The Holy Spirit, The Missing Finger: Comparing the Pneumatology of Alexander Campbell and Don Basham
Introduction
The purpose of this article is to reveal the initial development of the teaching on the Holy Spirit in the life of Alexander Campbell, founder of the movement named the Disciples of Christ. Campbell’s pneumatology must be placed within the context of American history in the nineteenth century. Beginning with the influence of Cane Ridge and Millennialism on his theology, his weak pneumatology led to an insipid work of the Spirit through the denomination’s history. However, in the charismatic renewal of the twentieth century, Don Basham stood boldly against the rationalistic atmosphere of his church and became well-known for his teachings on deliverance and casting out demons. Consequently, the initial aspect of the paper contains the early history of Campbell’s pneumatology. The second part is a revelation of the charismatic Spirit’s work in one of Campbell’s followers, Don Basham. Though the two appear theologically different, the thesis of the paper is that the operation of the Holy Spirit is the amputated element of Campbell’s theology which is renewed by the baptism in the Holy Spirit in Don Basham and the mainline churches.
The indigenous growth of the Christian Church (Disciples of Christ) in America has a remarkable background and history. As Alexander Campbell searched for a way to end partisan bickering among Presbyterians in Scotland, his company of Christians became one of the largest church movements in American history. As Kevin Ranaghan wrote in his journalistic description of the movement, “one type of revival movement, called Campbellite stressed the word of God well enough, but the word as understood and interpreted by ‘good common sense.’ From the somewhat more rationalistic revival emerged the Disciples of Christ in the north and the Christian Church in the south.”[1] Because the Christian Church (Disciples of Christ) had a diluted pneumatology, the Spirit’s presence was submerged in the past 180 years limiting revival and renewal in its members.
Cane Ridge
Cane Ridge became known for its unusual manifestations of the Spirit.

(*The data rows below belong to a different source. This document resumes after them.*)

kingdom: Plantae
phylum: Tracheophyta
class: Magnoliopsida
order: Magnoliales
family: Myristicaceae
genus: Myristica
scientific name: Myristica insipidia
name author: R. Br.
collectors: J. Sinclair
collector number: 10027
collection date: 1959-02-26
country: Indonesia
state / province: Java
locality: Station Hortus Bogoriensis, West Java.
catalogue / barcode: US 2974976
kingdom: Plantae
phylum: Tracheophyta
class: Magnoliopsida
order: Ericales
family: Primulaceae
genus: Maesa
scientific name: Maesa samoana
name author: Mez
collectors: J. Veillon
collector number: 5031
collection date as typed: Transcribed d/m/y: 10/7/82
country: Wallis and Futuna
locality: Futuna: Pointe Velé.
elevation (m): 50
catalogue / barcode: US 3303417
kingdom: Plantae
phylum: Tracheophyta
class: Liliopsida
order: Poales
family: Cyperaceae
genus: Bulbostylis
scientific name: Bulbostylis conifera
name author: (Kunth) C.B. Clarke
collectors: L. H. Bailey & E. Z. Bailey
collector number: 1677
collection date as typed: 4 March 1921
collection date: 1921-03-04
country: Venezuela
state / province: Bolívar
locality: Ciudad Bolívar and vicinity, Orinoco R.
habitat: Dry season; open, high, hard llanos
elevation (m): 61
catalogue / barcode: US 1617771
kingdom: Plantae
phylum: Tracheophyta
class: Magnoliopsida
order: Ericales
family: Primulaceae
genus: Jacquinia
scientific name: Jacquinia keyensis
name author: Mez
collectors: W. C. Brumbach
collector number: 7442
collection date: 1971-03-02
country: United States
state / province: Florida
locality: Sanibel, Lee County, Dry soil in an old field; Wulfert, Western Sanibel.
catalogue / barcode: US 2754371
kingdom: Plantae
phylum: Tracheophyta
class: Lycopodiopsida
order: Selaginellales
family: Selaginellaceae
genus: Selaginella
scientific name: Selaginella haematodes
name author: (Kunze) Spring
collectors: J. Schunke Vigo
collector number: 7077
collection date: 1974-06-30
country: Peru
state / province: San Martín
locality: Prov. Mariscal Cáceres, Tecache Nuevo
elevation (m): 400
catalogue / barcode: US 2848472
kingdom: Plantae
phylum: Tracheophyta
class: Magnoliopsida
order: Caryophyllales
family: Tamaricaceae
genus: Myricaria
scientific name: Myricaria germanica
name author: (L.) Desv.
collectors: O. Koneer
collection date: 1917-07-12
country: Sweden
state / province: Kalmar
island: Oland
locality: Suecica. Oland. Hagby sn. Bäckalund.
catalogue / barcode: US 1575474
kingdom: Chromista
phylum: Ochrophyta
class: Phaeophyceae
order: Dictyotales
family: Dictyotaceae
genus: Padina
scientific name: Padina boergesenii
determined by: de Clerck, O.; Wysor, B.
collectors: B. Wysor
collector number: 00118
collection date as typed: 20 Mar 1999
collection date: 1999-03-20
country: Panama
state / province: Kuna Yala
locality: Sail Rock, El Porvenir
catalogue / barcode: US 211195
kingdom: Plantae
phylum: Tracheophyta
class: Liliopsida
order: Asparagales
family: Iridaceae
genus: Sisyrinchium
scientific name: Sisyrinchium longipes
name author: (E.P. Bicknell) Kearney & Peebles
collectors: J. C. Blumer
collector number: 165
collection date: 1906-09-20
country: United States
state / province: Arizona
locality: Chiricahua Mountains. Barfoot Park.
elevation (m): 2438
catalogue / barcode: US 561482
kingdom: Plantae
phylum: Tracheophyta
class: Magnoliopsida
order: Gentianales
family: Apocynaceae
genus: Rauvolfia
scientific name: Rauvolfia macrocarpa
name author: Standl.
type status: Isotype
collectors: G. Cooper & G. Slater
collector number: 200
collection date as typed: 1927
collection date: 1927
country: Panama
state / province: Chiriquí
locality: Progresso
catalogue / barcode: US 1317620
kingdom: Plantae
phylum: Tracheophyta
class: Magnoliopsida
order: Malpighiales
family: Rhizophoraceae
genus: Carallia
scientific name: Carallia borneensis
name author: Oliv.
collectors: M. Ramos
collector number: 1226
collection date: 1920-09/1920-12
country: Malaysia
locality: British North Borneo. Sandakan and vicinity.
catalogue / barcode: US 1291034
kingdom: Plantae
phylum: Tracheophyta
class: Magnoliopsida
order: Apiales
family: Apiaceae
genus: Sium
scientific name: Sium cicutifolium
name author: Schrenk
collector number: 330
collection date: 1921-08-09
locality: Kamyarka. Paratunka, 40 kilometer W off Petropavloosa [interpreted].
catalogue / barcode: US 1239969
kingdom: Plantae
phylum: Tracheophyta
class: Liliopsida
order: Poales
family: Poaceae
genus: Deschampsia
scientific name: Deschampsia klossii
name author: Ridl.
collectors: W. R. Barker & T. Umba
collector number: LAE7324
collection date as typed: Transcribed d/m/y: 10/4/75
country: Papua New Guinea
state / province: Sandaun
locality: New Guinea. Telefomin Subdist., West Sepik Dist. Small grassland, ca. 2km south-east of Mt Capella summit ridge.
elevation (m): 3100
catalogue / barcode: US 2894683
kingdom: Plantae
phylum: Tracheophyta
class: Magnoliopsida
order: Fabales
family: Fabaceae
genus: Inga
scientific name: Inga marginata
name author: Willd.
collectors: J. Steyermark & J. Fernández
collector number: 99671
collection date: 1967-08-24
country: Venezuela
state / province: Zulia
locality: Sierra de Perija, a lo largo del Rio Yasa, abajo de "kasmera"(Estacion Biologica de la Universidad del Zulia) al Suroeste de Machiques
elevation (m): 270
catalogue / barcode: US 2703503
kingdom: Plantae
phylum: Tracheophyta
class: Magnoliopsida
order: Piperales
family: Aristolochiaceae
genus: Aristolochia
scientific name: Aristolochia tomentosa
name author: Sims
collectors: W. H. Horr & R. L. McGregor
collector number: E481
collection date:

Cane Ridge became known for its unusual manifestations of the Spirit. Though many churches were calm and quiet places of reflection, this experience was diametrically different. Leroy Garrett recorded in the The Stone-Campbell Movement, a graphic description of the “exercises” manifested at Cane Ridge:
They consisted of laughing and singing, the jerks, falling and even screaming and barking. The falling and screaming would sometimes go together, leaving the subject as if he were dead. The jerks were mostly a head movement, which sometimes agitated the whole body. Some people became amazingly acrobatic, for they would stand in one place and jerk backwards and forward with their head almost touching the ground…witnesses would see people on hands and knees in the woods, making the noise with uplifted hands, and would report that ‘they barked up trees like dogs.’[4]
This event was a Pentecost experience before Azusa Street was a reality. C. Dwight Dorough in The Bible Belt Mystique added that “persons were very often favored with visions and heavenly singing.”[5] This early nineteenth century worship was a precursor to what the twentieth century would encounter with the fullness of the Holy Spirit. Yet, Alexander Campbell, a rationalist and devout reader of the intellectual philosopher John Locke never incorporated emotional worship into his church.
Cane Ridge was a Pentecost experience before Azusa Street.